• WORK ITEM: Your output should be exactly the lines from the one containing "pyautogui.click(836, 119)" through the final line of the records, both included, with every picture left out.

• DATA SUPPLIED:

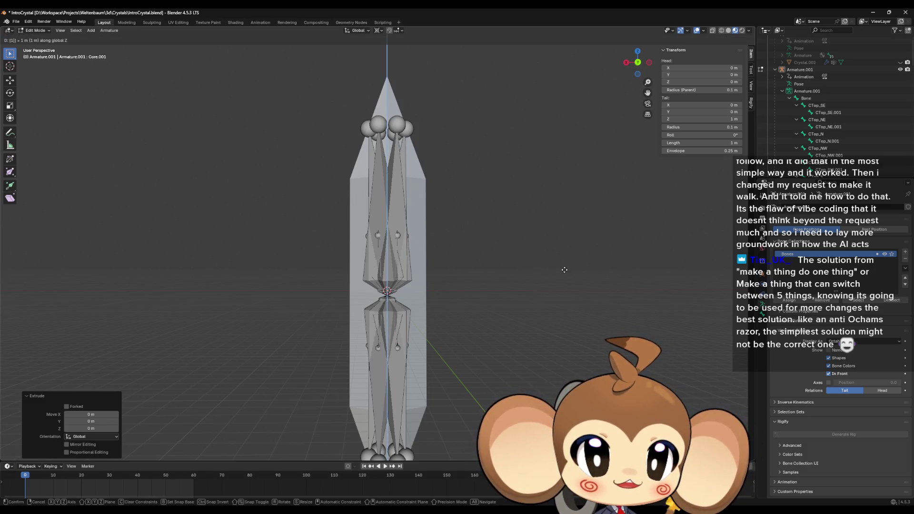
pyautogui.press('Return')
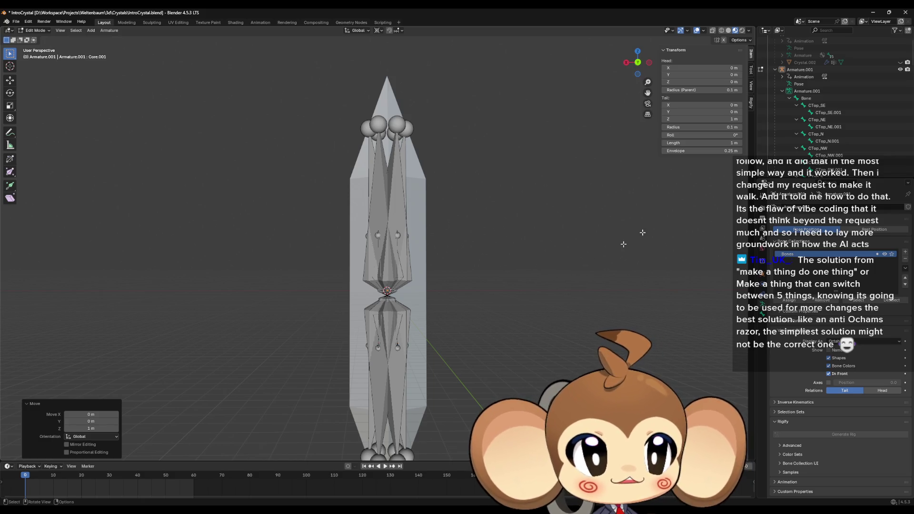
# - Make Bone.001 the active bone in the Outliner
pyautogui.scroll(-10, 841, 120)
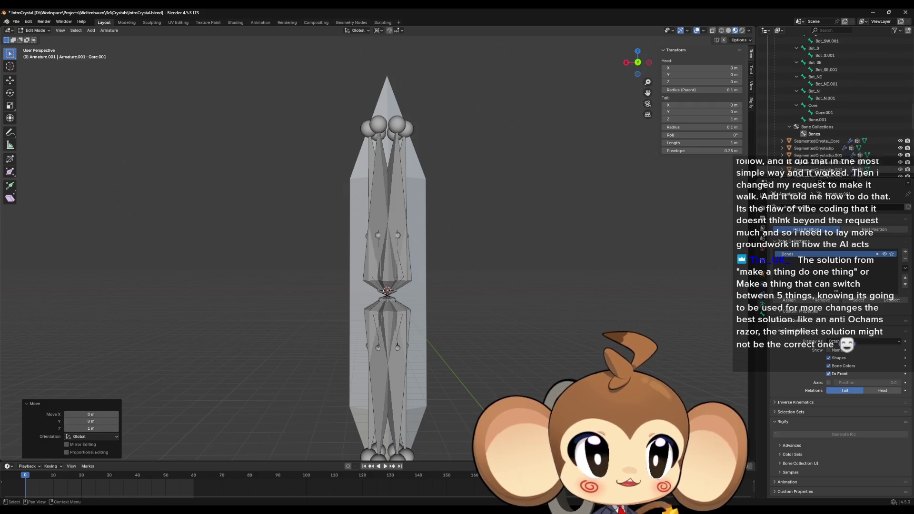
pyautogui.click(836, 119)
pyautogui.scroll(6, 837, 118)
pyautogui.scroll(8, 835, 114)
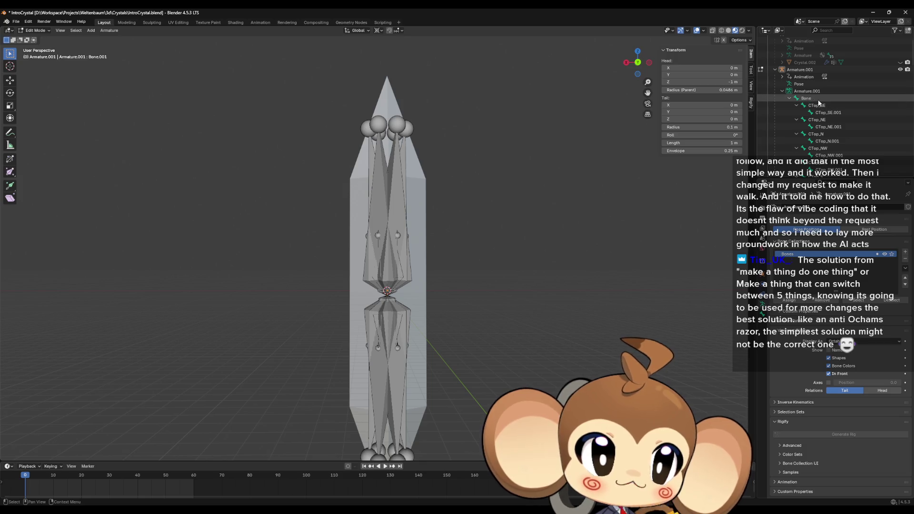
# - Select Bone with all its children and recalculate their roll to the Global +Z Axis
pyautogui.doubleClick(828, 96)
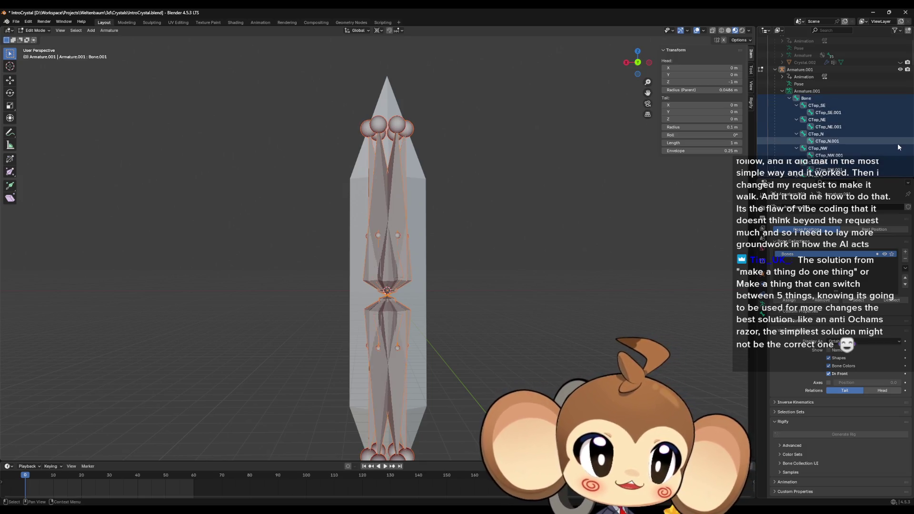
pyautogui.click(111, 30)
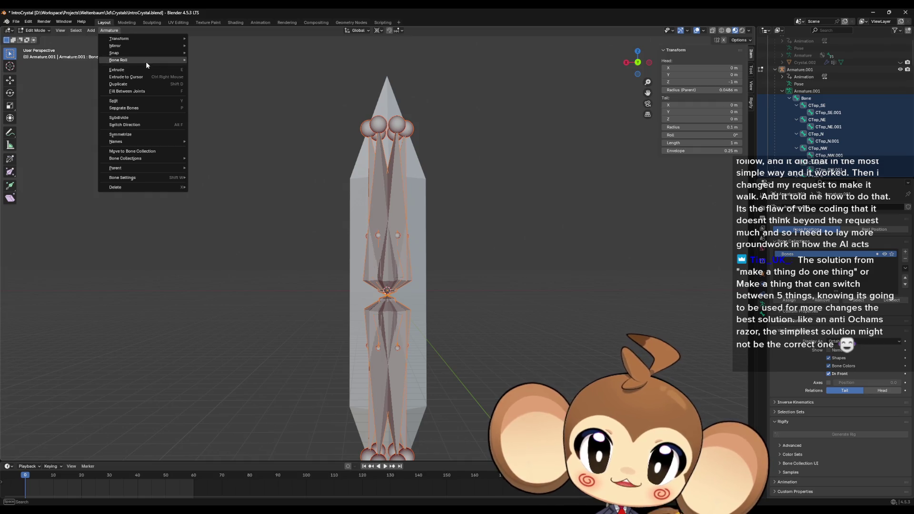
pyautogui.moveTo(146, 61)
pyautogui.moveTo(229, 60)
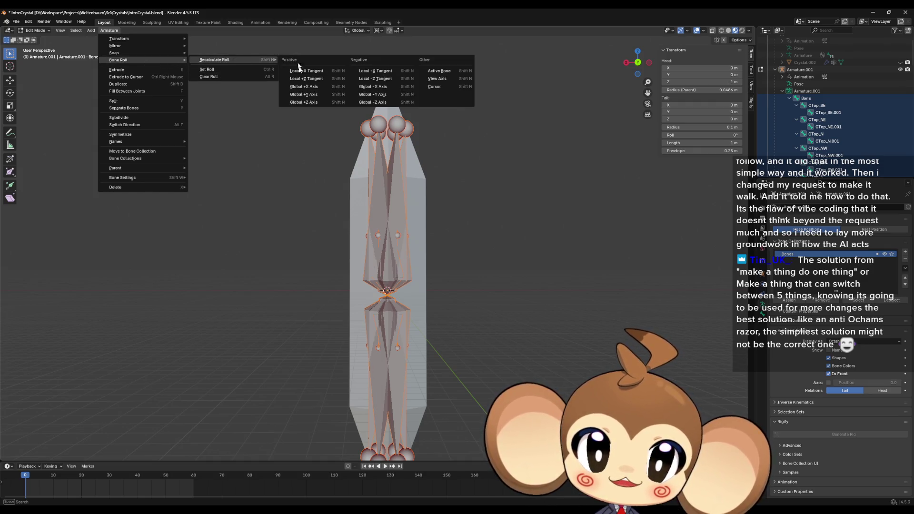
pyautogui.click(306, 100)
pyautogui.moveTo(585, 255)
pyautogui.mouseDown(button='middle')
pyautogui.moveTo(583, 293)
pyautogui.moveTo(536, 303)
pyautogui.moveTo(536, 246)
pyautogui.moveTo(482, 221)
pyautogui.moveTo(497, 259)
pyautogui.moveTo(457, 253)
pyautogui.mouseUp(button='middle')
pyautogui.scroll(4, 536, 304)
pyautogui.scroll(-3, 535, 245)
pyautogui.scroll(4, 494, 257)
pyautogui.scroll(4, 450, 251)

• RESULT FOR THIS TASK:
pyautogui.click(836, 119)
pyautogui.scroll(6, 837, 118)
pyautogui.scroll(8, 835, 114)
# - Select Bone with all its children and recalculate their roll to the Global +Z Axis
pyautogui.doubleClick(828, 96)
pyautogui.click(111, 30)
pyautogui.moveTo(146, 61)
pyautogui.moveTo(229, 60)
pyautogui.click(306, 100)
pyautogui.moveTo(585, 255)
pyautogui.mouseDown(button='middle')
pyautogui.moveTo(583, 293)
pyautogui.moveTo(536, 303)
pyautogui.moveTo(536, 246)
pyautogui.moveTo(482, 221)
pyautogui.moveTo(497, 259)
pyautogui.moveTo(457, 253)
pyautogui.mouseUp(button='middle')
pyautogui.scroll(4, 536, 304)
pyautogui.scroll(-3, 535, 245)
pyautogui.scroll(4, 494, 257)
pyautogui.scroll(4, 450, 251)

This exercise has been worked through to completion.